For manufacturers of consumer goods like toothpaste, coffee, tea or appliances, making sure consumers have a good experience with their brand wherever they shop, whether online or in a physical store, is critical for retail 2020 planning.
But while the online experience can be tracked and managed in multiple automated ways, measurement of the in-store experience requires a human touch.
How do you know if your products are displayed correctly across hundreds of stores? How do you know if consumers are seeing the right promotions? Or even if the shelves are stocked?
One way is to leverage field sales and merchandisers who visit retail store fronts, where they complete surveys, apply best practices, identify areas for improvements, and take immediate actions to address gaps in promotional compliance and new sales orders.
New technology enables reps to collect real-time data that provides a wealth of insight not just into sales and visit productivity, but also store performance, competitive intelligence, and trade promotion performance.
With all the data sales reps generate, sales leaders can improve the effectiveness of their team on the ground while revenue growth management teams optimize trade promotions.
Together, they deliver the perfect in-store experiences that drive brand loyalty at each and every store.
Retail 2020s: It’s all about the data
The use of real-time data and analytics can completely transform the way customers respond to the strategic and tactical decisions manufacturers make about pricing, promotions, and product placement.
A plan defines what promotions will be offered for which products, and at what times across millions of retail locations. Adding metrics collected from the field in your front office with back office data such as POS data, scenario plan comparisons, and simple drag-and-drop of plan components from a previous year to the next set the process in motion.
Taken a step further, machine learning can crunch through all the data in real-time, and highlight insights trade management teams may miss. Not communicating these potential game-changing insights to the field as they occur can cost both manufacturers and retailers millions of dollars, according to the Promotion Optimization Institute.
Optimize the customer experience via field sales data
Technology isn’t just meant for accelerating and improving the accuracy and outcome of promotion planning – it also sets up your field sales team and merchandisers for retail 2020 success.

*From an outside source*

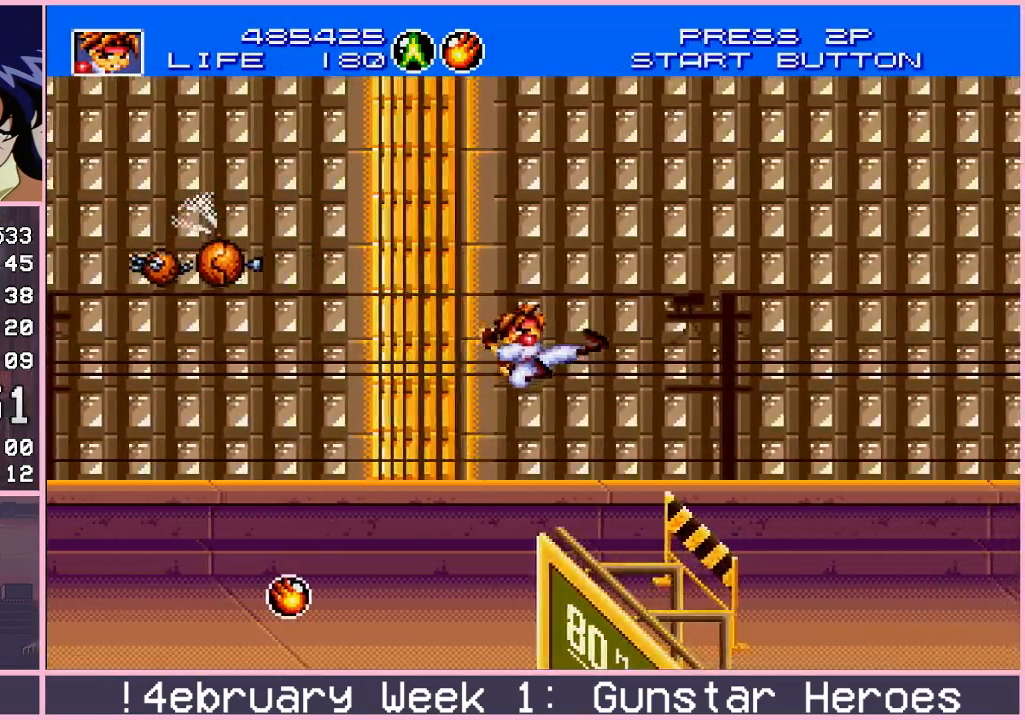
{"buttons": ["CIRCLE"], "left_stick": "up-right", "events": [[333, "CIRCLE", "down"], [383, "CIRCLE", "up"], [467, "CIRCLE", "down"]]}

With survey and image data at their fingertips, field sales can make more informed, on-the-spot decisions to improve order volumes, product, and store performance.
Here’s how it works: Using tools they can access via their mobile devices, sales reps go through checklists and audit key areas at a store. New image intelligence enables them to compare what’s on the store shelf to the recommended planogram, and can also automatically start completing relevant surveys.

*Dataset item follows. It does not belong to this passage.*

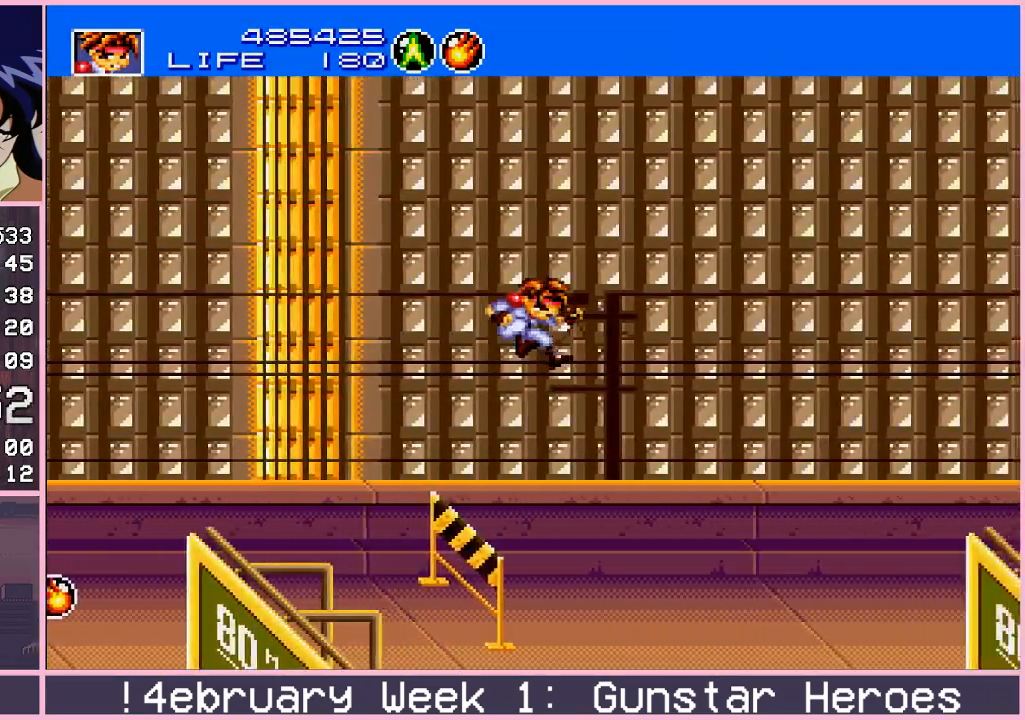
{"buttons": [], "left_stick": "right", "events": [[17, "CIRCLE", "up"], [250, "left_stick", "down-right"], [283, "CROSS", "down"], [483, "left_stick", "right"], [500, "CROSS", "up"]]}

The real-time images provide valuable insight on a number of fronts.
First, a manufacturer can evaluate how much of the shelf it owns versus its competitors. Companies can also consider what products they’re missing from the shelf and whether they’re missing out on key buying trends from a planning perspective. They also can see if they’re running out of any products, and if needed, recalibrate store visit frequency or product delivery.
Sales reps can receive recommendations about which stores they should visit next and what surveys they should conduct. With only 24 hours in the day, the right focus can make all the difference.
For example, is field sales time better spent with a top-performing store or one whose promotional compliance is consistently falling short? And don’t forget trade promotion optimization – pushing tactical changes to promotions can lead to millions in revenue across thousands of retail store fronts.
Moments matter: Increasing productivity and margins with real-time insights
Manufacturers can also leverage the data collected by sales reps in the field to gain insight into sales productivity and take steps to address any gaps. With hundreds, if not thousands of stores in a potential territory, optimizing sales productivity is as important as improving their effectiveness once they are in a store.
With geolocation check-in and check-out, planograms and survey data, sales managers have visibility into a sales rep’s progress towards KPIs, such as revenue and activity completion. They can work with a sales rep and coach them on how to improve their productivity, including suggesting any relevant training.
The real-time data gives managers an accurate view into a salesperson’s productivity – insight that enables them to provide effective coaching instead of guessing where a salesperson needs helps. This leads to happier sales reps, which reduces costly sales rep churn.
Five minutes here and there may not seem much, but across the entire field, it can amount to big revenue gains. For example, saving one minute of UPS driver time per day – drivers who are tracked by hundreds of sensors – could save more than $14.5 million over the course a year.
A formula for retail success
By leaning on all the data sales reps generate in the field and from back office systems, product manufacturers can identify strategic opportunities to optimize trade promotions and sales execution on a store-by-store basis.
With real-time data analytics, they can ensure consumers are having consistent, positive brand experiences. Moreover, they can be agile and quickly respond to emerging consumer trends.
When it comes to retail 2020, manufacturers that take a data-driven approach gain a competitive edge to win on the shelf at each and every store.